We've also made the most significant federal investment in planning in a generation.

With the $140 million in regional planning and community challenge grants that HUD's new Office of Sustainable Housing and Communities will be awarding in the coming weeks, we hope to encourage metropolitan and rural regions to plan for the integration of economic development, land use, and transportation investments.

And here I want to thank the Council, for the important work you've done around sustainable communities, particularly as it relates to linking up workforce housing and transportation.

Toward a More Balanced National Housing Policy

To close, let me go back to where we started: to the single-family crisis that got us to where we are today.

In order to truly have a balanced national housing policy--one that supports sustainable homeownership as well as the increased need for rental housing--we are going to need a housing finance system that places an appropriate emphasis on both.

That means ensuring that people who are in a financial position to own a home have access to the capital they need to take that important step.

It means making sure that families are not set up to fail with mortgages that enable them to buy homes they simply cannot afford.

And it means ensuring that financing is available for those who will build the rental housing that we need to provide choices for the growing number of families for whom homeownership may not be the best option.

So, the question today isn't whether we need a healthier, more robust system of housing finance -- it's how we ensure it meets the diverse needs of the country and local markets, both ownership and rental.

To make this possible, we need to work to foster a strong but healthy market for private capital -- to harness the vitality, innovation and creativity in our system in a responsible way, so that consumers and communities gain real benefits without the race to the bottom that we have seen in recent years.

That's exactly what is at stake in Housing Finance Reform.

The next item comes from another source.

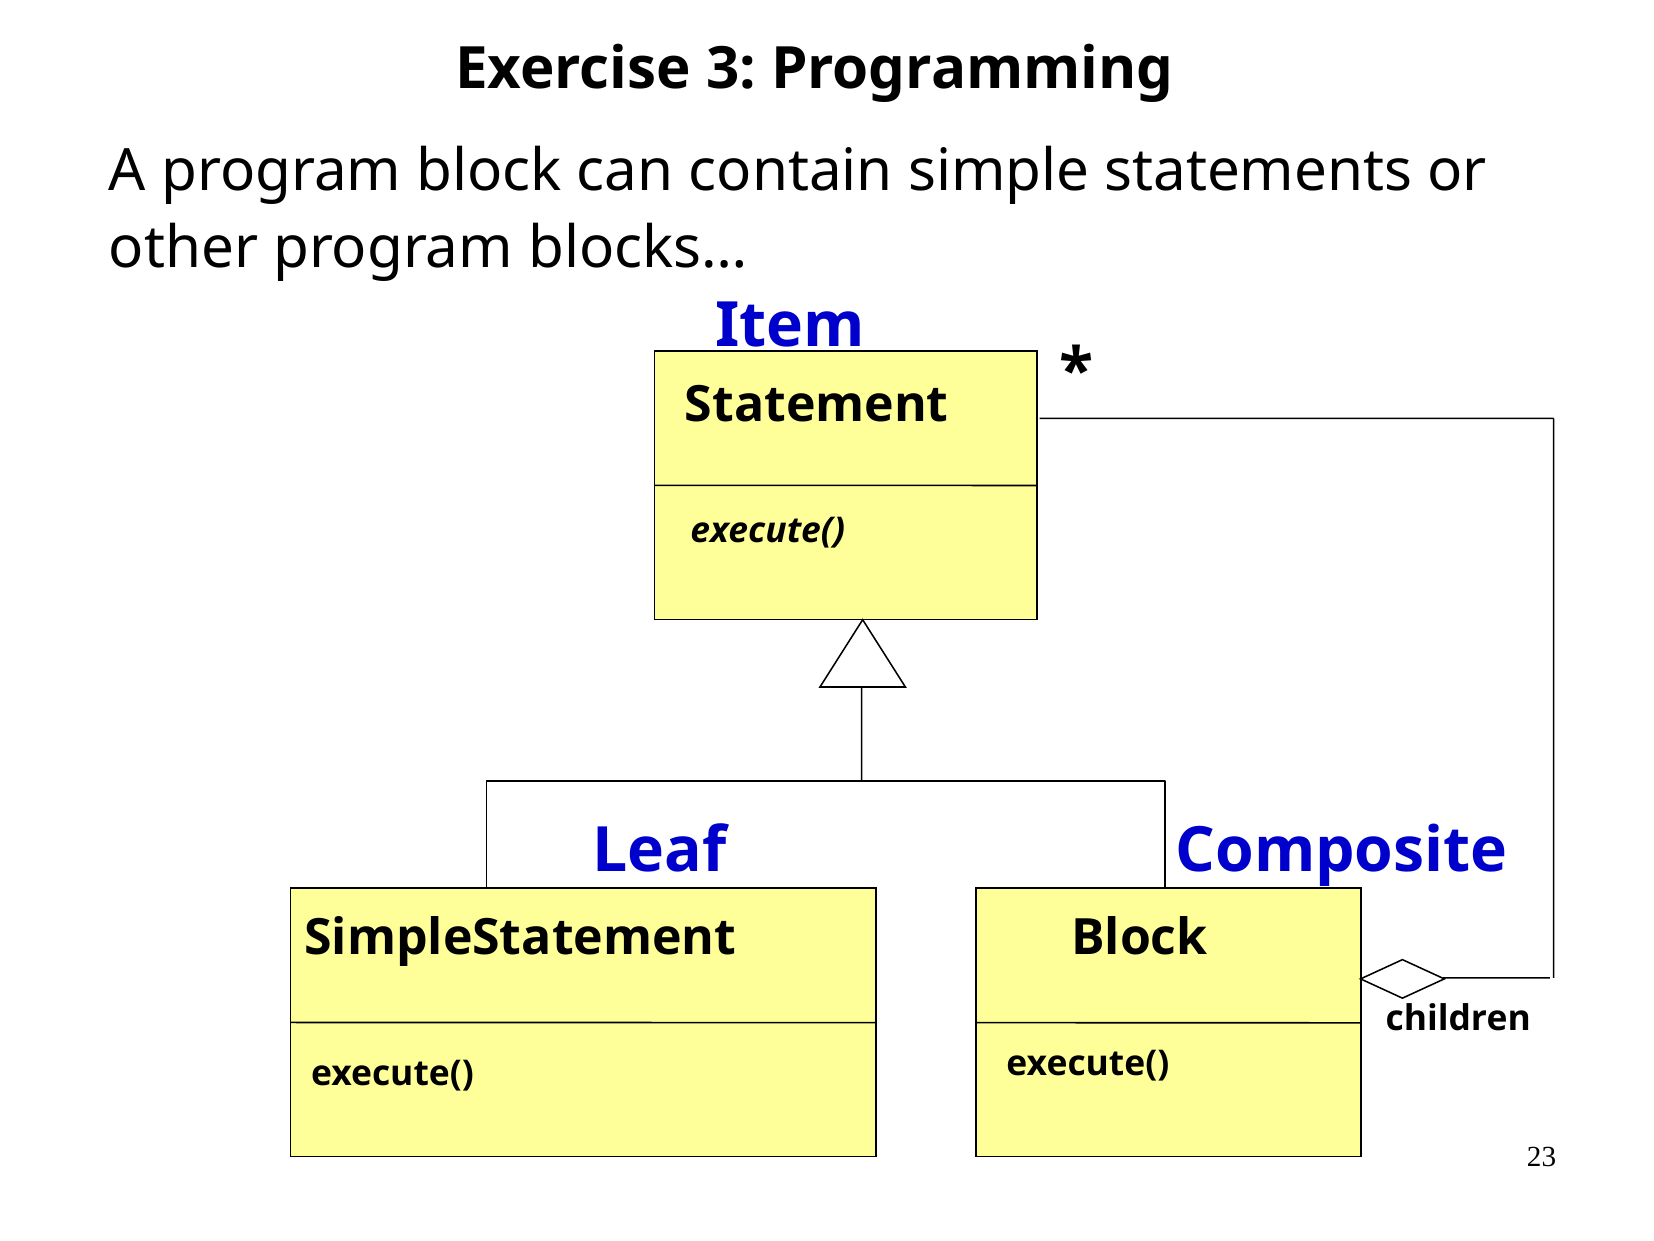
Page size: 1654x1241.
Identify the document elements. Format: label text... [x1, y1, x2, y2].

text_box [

And I want to thank you for taking the time to thoughtfully comment on that process.

I was proud that Doug Bibby was able to join us at the conference last month at Treasury.

In fact, one of your members said to me afterward that he was sure the word "multifamily" had never been uttered so many times within one day in the Treasury Building.

Still, let me be perfectly clear:

I'm personally committed to ensuring that multifamily is a critical part of not only the discussion, but the results of that discussion. Multifamily must be part of the housing finance equation.

And as we work toward releasing a blueprint for housing finance early next year, we not only want to continue to hear from you and your members -- to ensure housing finance works for your markets and meets your needs, we absolutely need to.

Conclusion

I want to open this up for questions. But before we do, let me simply say that I hope it's obvious that this is an Administration that is committed in a way no other has been to a balanced national housing policy -- to providing the rental housing families need and to ensuring we have a vibrant multifamily housing sector with active engagement of the private sector.

Given where we are with the economy, we know we won't solve everything overnight.

But as we work toward solving them, I know we can meet the needs for the American people, our communities and our industries. And I know we can do it together. Thank you.